The Apple Watch Will Make Everyone Around You Just a Little Worse Off

Apple CEO Tim Cook speaks about the new Apple Watch on Sept. 9, 2014.

Photo by Justin Sullivan/Getty Images

When Apple launched the iPad in 2010, it precipitated a long and surprisingly acrimonious debate about screens. Specifically, is it better to read from a screen that reflects light, as the Kindle does, or one that emits light, as the iPad does? In the end, as even Amazon realized, the difference was not enormous; what really matters is the resolution of the screen. Ink on paper is extremely easy to read just because it’s very high-res, and any device that can approach or replicate that resolution will also be easy to read.

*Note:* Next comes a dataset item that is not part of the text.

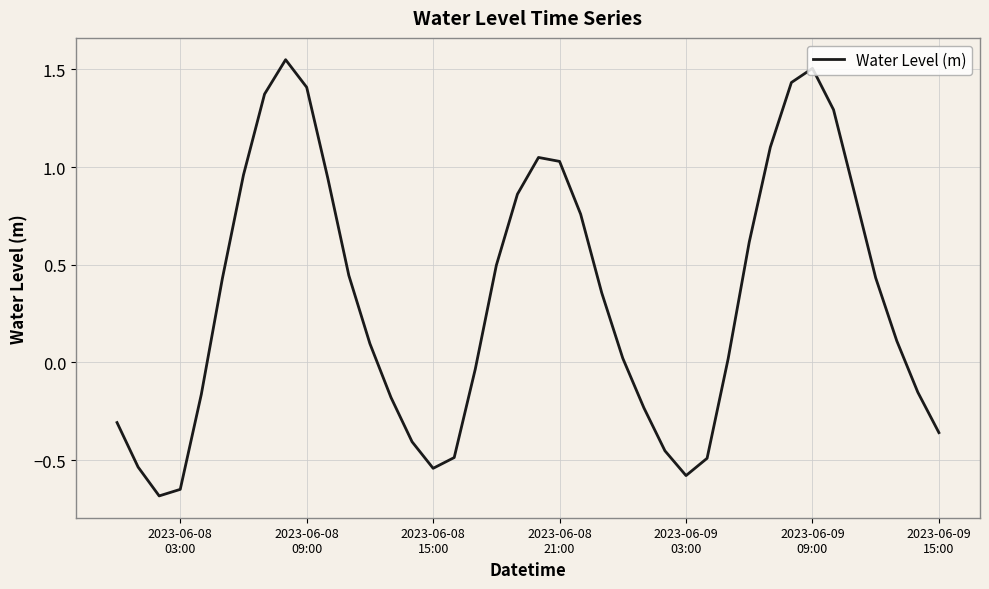

What is the difference between the second highest and minimum values?

2.2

When the Apple Watch goes on sale next year, I suspect that the screen debate is going to return louder than ever. Only this time it’s not going to be about reading or resolution. Instead, it’s going to be about how glowing screens on people’s wrists inflict what economists call negative externalities on everybody else.

I’ll admit that I’m particularly sensitive to sensory distractions. If you’re wearing a strong scent, it will give me a headache, and if there’s a TV screen behind you I will find it much more difficult to pay attention to what you’re saying. But then again, I’m only being human; we have evolved to be attuned to scents and to shiny moving objects. That’s why perfume and jewelry are such big business — and it’s also why strong perfume and ostentatious jewelry are considered déclassé.

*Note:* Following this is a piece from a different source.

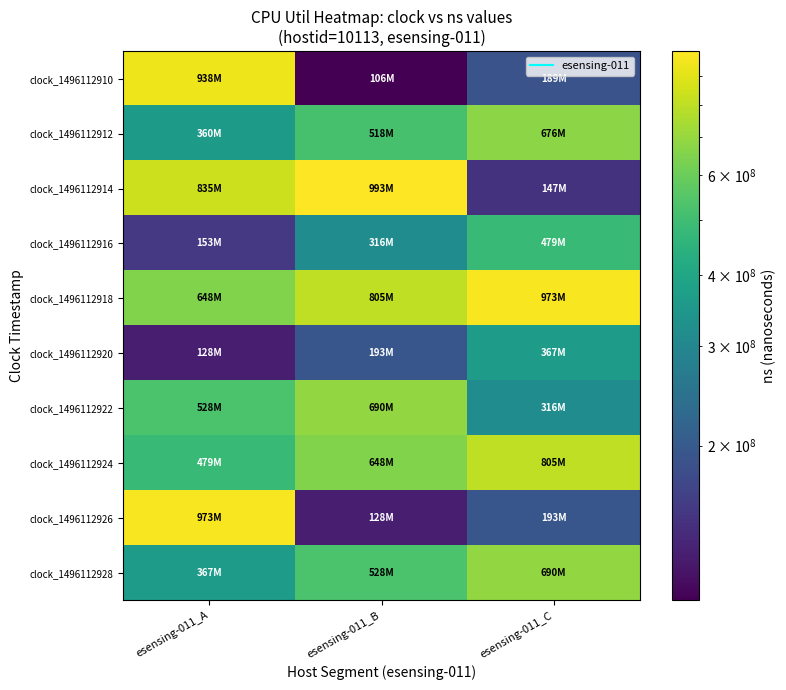

Between esensing-011_C and esensing-011_A, which is larger?

esensing-011_A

A glowing screen attached to someone else’s wrist, of course, is shinier than all but the blingiest of jewels. On American men, especially, it’s weird to see such a thing. This summer, I’ve talked to a number of men wearing some kind of Pebble or Android smart watch, and in every conversation, the watch was intrusive and distracting — especially when it was on. (So far, interestingly, I haven’t found myself talking to any women wearing one.)

You know exactly what I’m talking about if you’ve ever found yourself in a movie theater with someone texting in the row in front of you. It doesn’t matter if they’ve set their phone to silent: that glowing screen is incredibly annoying to everybody nearby. A glowing Apple Watch will be just as annoying, and I doubt that theaters will be particularly successful in asking patrons to turn off their watches for the duration of a film or a play. 

Apple, and all other smart phone manufacturers, must make it very easy to turn on a “dark mode,” in which the watch is still on but the screen doesn’t light up. But realistically, most Apple watches are going to be in “light mode” nearly all the time. And that’s going to end up being a minor irritation to everybody in their vicinity. Not a huge irritation, to be sure. But it adds up. Your Apple Watch might be a wonderful gadget, for you. But it’s also going to make everybody around you just a little bit worse off.

Which is one reason (there are others) why I’m not going to buy the Apple Watch when it comes out. Instead, I think I’m going to get a Withings Activité — a smart watch with a simple, elegant design that doesn’t emit any light at all. No battery anxiety, no complex operating system of taps and presses and twiddles to learn — and no negative externalities. It’s the polite smart watch, and I wish it the very best.